Il y a cinq ou six ans, mon professeur de français m'a offert un livre.
Le Neveu de Rameau, de Diderot.
Je devais être en première.
Il me l'avait confié avec un genre de lueur dans les yeux, comme
convaincu que j'y trouverais quelque chose d'unique, de spécial. Je me
trompe peut-être, mais aujourd'hui encore, quand je le vois me tendre
l'objet, je vois le livre, et son regard.
Ce livre, je ne l'ai jamais lu.
D'abord par flemme. Je l'ai laissé traîner là, sur ma table de chevet,
sur mon bureau, dans ma bibliothèque. Je sais qu'il faudrait que je le
lise, ce foutu bouquin.
Aujourd'hui, il trône sur mon bureau, entre La Vie de Marianne et Opuscules sur l'Histoire.

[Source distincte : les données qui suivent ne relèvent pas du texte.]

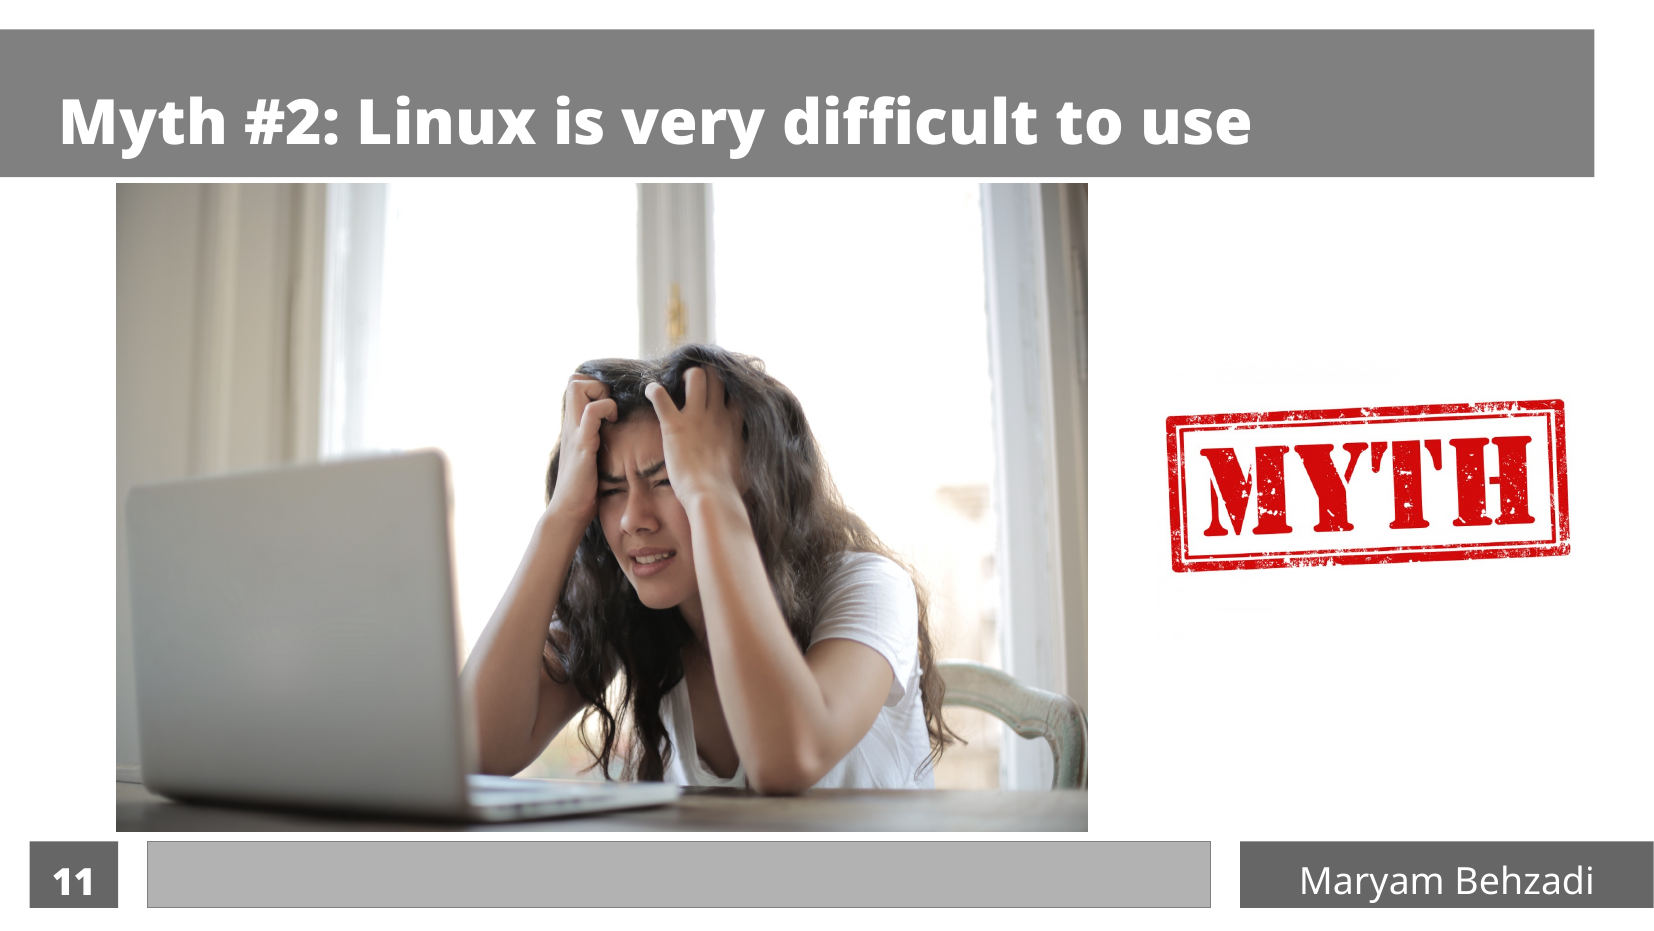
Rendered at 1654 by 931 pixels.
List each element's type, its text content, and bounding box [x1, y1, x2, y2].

title Myth #2: Linux is very difficult to use [59, 44, 1595, 163]
picture [1156, 356, 1578, 638]
picture [116, 183, 1088, 832]
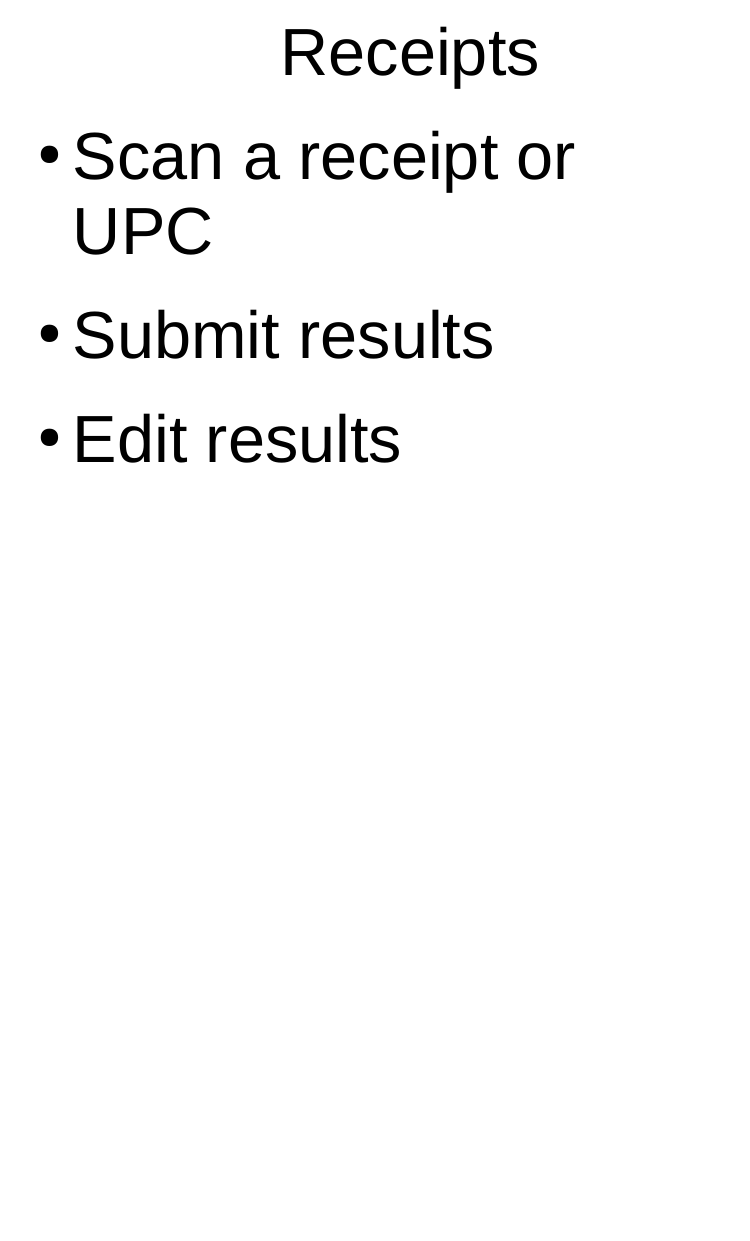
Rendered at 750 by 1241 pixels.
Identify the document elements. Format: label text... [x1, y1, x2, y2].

list Receipts Scan a receipt or UPC Submit results Edit results [37, 15, 713, 1216]
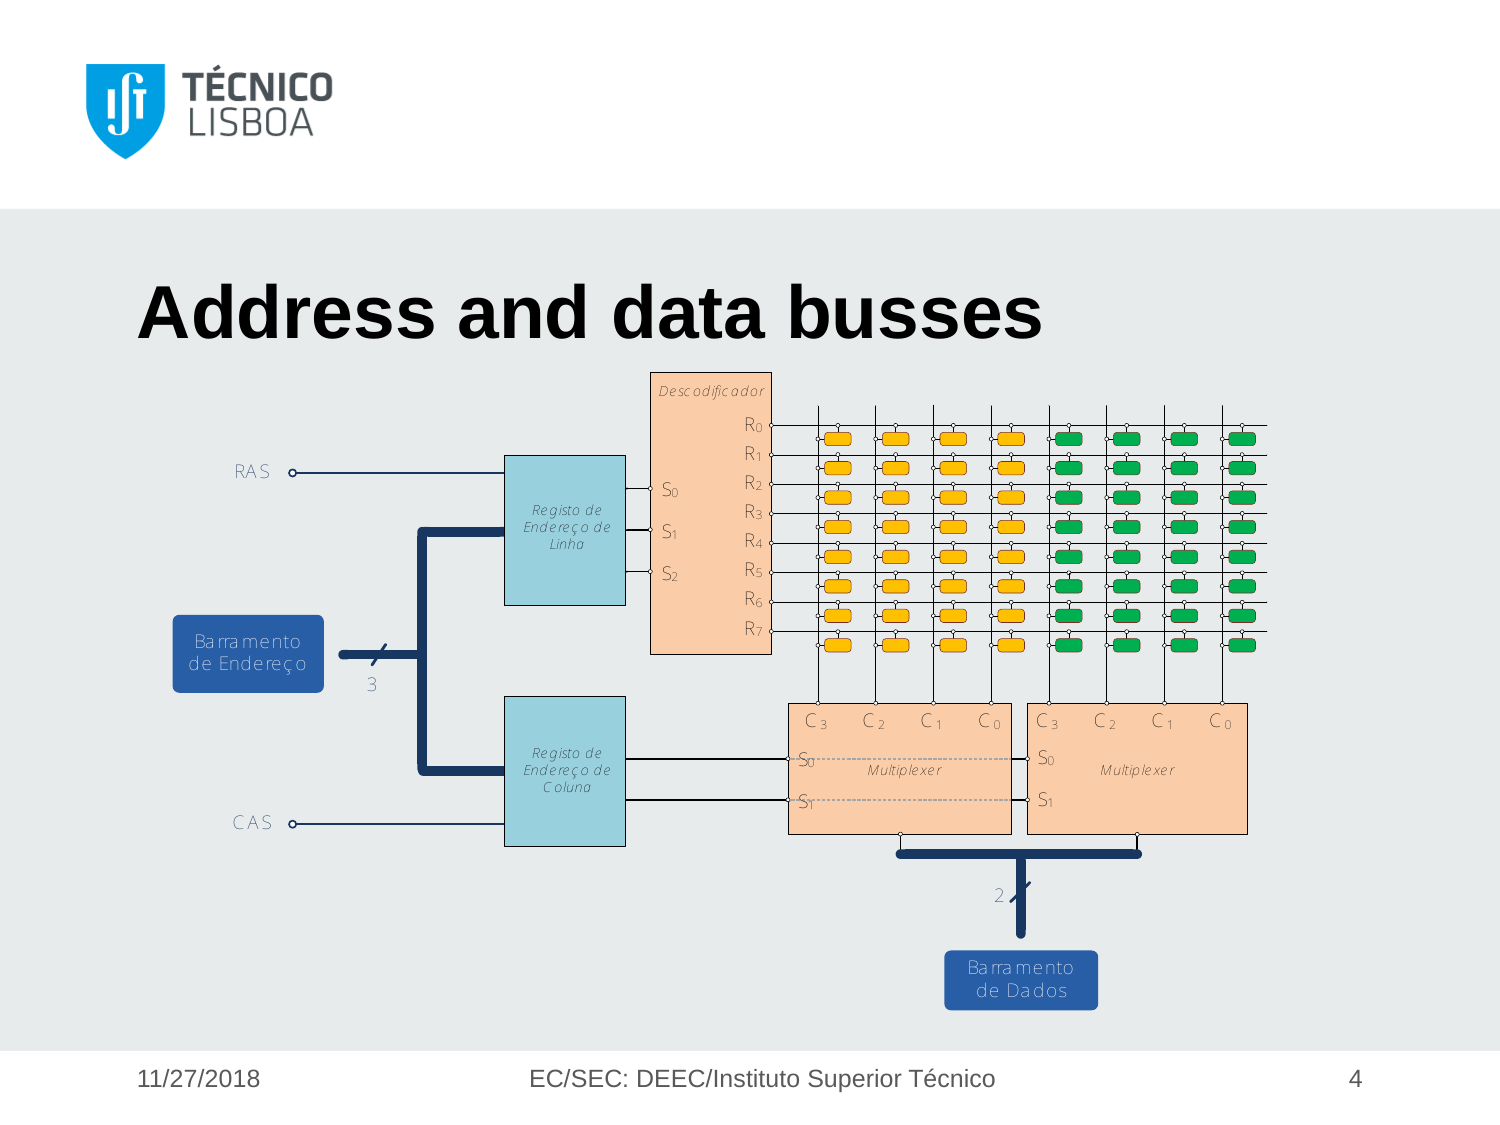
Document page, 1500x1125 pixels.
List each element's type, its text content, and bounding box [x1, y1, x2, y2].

picture [0, 0, 1500, 1125]
slide_number <number> [1077, 1052, 1378, 1103]
slide_number 11/27/2018 [121, 1052, 425, 1103]
footer EC/SEC: DEEC/Instituto Superior Técnico [512, 1052, 1021, 1103]
title Address and data busses [121, 237, 1378, 381]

Deux livres étudiés à la fac, que j'ai pris, lus, annotés, relus, reposés, cent fois au cours de l'année.
Entre les deux, Diderot traîne. C'est une édition sans grand intérêt,
probablement publiée quelque part durant les années 70, qui porte
l'odeur du vieux papier, et jauni comme un livre qui se meurt.
Il ne se passe pas une journée sans que mon regard se pose dessus. Comme
si à tout instant, je pouvais décider de le saisir et de le dévorer.
Je n'y touche jamais.
Je sais que le jour où je me résignerai enfin,
je devrai accepter de n'y trouver que les histoires que l'auteur a
écrites, et pas celles que je voudrais y lire.